Published online by Cambridge University Press: 05 February 2014
In the past, ovarian cysts coincidental with pregnancy were considered to be rare. However, the reported prevalence of ovarian cysts detected antenatally has significantly increased in recent years. A likely cause of this trend is the increasing use of ultrasound examination in pregnancy. In addition to the traditional 20-week anomaly scan, many women are now also being offered ultrasound scans in the first trimester of pregnancy. The indications for this include pregnancy dating, suspected early pregnancy failure and first-trimester screening for chromosomal abnormalities. A routine examination of the adnexa is a standard part of ultrasound examination in obstetrics and gynaecology. This practice has introduced an informal ‘screening process’ whereby a large number of asymptomatic pregnant patients are screened for adnexal pathology.
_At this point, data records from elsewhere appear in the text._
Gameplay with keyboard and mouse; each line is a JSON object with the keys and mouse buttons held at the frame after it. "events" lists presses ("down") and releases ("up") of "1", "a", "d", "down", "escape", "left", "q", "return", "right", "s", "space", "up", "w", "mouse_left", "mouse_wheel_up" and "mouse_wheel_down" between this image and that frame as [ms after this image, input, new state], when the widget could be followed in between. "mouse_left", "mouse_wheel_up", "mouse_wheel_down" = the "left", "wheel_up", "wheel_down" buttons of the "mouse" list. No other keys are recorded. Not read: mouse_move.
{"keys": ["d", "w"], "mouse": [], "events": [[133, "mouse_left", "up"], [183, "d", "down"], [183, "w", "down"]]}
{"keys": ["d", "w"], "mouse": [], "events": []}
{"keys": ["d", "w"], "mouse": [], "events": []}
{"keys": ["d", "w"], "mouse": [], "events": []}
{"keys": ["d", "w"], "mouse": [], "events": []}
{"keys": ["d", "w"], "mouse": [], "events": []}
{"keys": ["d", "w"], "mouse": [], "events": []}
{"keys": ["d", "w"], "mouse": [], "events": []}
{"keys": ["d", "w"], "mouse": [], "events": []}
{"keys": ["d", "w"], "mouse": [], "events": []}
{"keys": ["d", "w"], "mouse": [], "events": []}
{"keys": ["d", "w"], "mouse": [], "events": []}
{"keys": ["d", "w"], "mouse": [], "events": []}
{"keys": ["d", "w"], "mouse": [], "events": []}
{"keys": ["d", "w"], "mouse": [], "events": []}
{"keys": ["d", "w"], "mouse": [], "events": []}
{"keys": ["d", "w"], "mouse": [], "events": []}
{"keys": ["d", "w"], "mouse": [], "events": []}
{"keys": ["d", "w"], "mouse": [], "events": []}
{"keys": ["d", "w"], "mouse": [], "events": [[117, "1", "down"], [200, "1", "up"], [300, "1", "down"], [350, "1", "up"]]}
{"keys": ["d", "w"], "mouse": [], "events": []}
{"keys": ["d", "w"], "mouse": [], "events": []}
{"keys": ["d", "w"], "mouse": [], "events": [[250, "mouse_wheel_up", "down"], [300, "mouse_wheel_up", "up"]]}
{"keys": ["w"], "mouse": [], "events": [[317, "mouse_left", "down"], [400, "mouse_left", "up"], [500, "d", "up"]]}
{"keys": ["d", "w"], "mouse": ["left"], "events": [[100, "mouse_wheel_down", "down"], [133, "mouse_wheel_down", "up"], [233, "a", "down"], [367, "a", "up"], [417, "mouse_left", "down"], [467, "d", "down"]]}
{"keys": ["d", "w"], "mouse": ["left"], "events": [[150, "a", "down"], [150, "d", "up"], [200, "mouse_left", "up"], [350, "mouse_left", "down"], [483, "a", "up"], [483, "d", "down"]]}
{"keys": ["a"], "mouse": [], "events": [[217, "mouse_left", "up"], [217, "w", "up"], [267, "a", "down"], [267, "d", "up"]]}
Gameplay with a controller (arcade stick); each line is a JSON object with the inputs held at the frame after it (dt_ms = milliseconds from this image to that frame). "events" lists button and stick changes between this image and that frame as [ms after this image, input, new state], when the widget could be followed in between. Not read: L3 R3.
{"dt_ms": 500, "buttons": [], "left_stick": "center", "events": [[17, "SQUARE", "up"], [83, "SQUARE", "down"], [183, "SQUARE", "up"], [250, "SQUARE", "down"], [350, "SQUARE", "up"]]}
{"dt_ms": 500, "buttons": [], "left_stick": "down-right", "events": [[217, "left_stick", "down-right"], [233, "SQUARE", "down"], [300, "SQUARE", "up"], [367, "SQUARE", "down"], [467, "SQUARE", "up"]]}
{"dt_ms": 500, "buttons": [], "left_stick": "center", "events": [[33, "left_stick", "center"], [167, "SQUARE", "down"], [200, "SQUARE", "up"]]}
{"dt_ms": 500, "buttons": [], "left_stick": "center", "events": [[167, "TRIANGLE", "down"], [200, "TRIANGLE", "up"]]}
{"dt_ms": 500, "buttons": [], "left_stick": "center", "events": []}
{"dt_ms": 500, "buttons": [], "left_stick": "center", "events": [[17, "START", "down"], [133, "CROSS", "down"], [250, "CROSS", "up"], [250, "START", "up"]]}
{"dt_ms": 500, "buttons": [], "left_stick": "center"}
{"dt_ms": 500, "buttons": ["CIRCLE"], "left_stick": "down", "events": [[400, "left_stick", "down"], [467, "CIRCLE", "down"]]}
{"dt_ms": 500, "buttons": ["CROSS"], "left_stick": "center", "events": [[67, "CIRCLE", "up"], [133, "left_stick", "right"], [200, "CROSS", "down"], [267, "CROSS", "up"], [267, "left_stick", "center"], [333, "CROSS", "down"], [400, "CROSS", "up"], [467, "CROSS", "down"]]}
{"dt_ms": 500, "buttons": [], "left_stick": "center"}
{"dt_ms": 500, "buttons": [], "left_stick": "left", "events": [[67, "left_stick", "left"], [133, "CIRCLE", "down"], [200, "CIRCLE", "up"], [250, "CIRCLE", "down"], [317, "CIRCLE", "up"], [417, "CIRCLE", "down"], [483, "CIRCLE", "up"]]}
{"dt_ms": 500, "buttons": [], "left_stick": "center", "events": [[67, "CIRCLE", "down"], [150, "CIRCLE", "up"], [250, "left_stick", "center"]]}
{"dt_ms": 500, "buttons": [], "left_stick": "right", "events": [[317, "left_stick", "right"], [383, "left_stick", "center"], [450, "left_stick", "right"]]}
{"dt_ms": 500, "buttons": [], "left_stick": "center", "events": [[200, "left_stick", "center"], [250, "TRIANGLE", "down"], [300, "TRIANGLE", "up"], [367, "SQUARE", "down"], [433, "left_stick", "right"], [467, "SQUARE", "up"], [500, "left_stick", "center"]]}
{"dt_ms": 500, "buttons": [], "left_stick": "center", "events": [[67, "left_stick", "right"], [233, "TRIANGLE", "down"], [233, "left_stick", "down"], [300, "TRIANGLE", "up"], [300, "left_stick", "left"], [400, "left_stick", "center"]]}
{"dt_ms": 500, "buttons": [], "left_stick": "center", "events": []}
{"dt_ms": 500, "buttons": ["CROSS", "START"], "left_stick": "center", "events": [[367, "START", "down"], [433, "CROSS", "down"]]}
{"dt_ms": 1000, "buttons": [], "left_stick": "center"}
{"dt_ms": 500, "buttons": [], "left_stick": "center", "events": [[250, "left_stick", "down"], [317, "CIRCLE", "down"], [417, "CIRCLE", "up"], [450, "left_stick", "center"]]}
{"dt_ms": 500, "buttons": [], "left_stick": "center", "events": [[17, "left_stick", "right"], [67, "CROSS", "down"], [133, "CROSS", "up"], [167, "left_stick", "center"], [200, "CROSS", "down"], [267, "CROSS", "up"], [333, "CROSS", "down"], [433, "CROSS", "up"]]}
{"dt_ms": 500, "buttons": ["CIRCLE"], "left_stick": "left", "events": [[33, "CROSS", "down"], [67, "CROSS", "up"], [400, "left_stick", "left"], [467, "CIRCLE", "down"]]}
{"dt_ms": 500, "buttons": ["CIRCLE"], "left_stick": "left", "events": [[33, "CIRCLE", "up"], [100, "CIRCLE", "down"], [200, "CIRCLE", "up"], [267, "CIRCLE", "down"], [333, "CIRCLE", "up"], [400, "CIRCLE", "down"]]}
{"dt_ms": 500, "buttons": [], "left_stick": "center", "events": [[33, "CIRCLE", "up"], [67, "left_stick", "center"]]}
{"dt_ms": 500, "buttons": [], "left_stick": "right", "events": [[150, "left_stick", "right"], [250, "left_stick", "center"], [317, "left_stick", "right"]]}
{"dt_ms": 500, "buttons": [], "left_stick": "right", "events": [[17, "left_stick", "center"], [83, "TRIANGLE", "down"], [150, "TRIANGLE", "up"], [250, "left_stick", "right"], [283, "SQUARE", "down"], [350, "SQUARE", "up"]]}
The presence of an ovarian cyst is traditionally considered to be an indication for operative intervention for fear of ovarian cancer and acute complications of ovarian cysts, such as torsion, rupture and obstruction of labour. However, these risks are difficult to quantify and it is possible that many asymptomatic women with ovarian cysts are being overtreated. This is of particular concern in pregnancy, when the risks of operative complications are increased.
The prevalence of ovarian cysts in pregnancy depends on the sensitivity of the screening test, the diagnostic criteria defining an ovarian cyst and the timing of the examination in pregnancy. Two studies described the prevalence of ovarian cysts in pregnancy before the routine use of ultrasound, when the diagnosis was based on clinical examination of women with symptoms suggestive of an adnexal mass.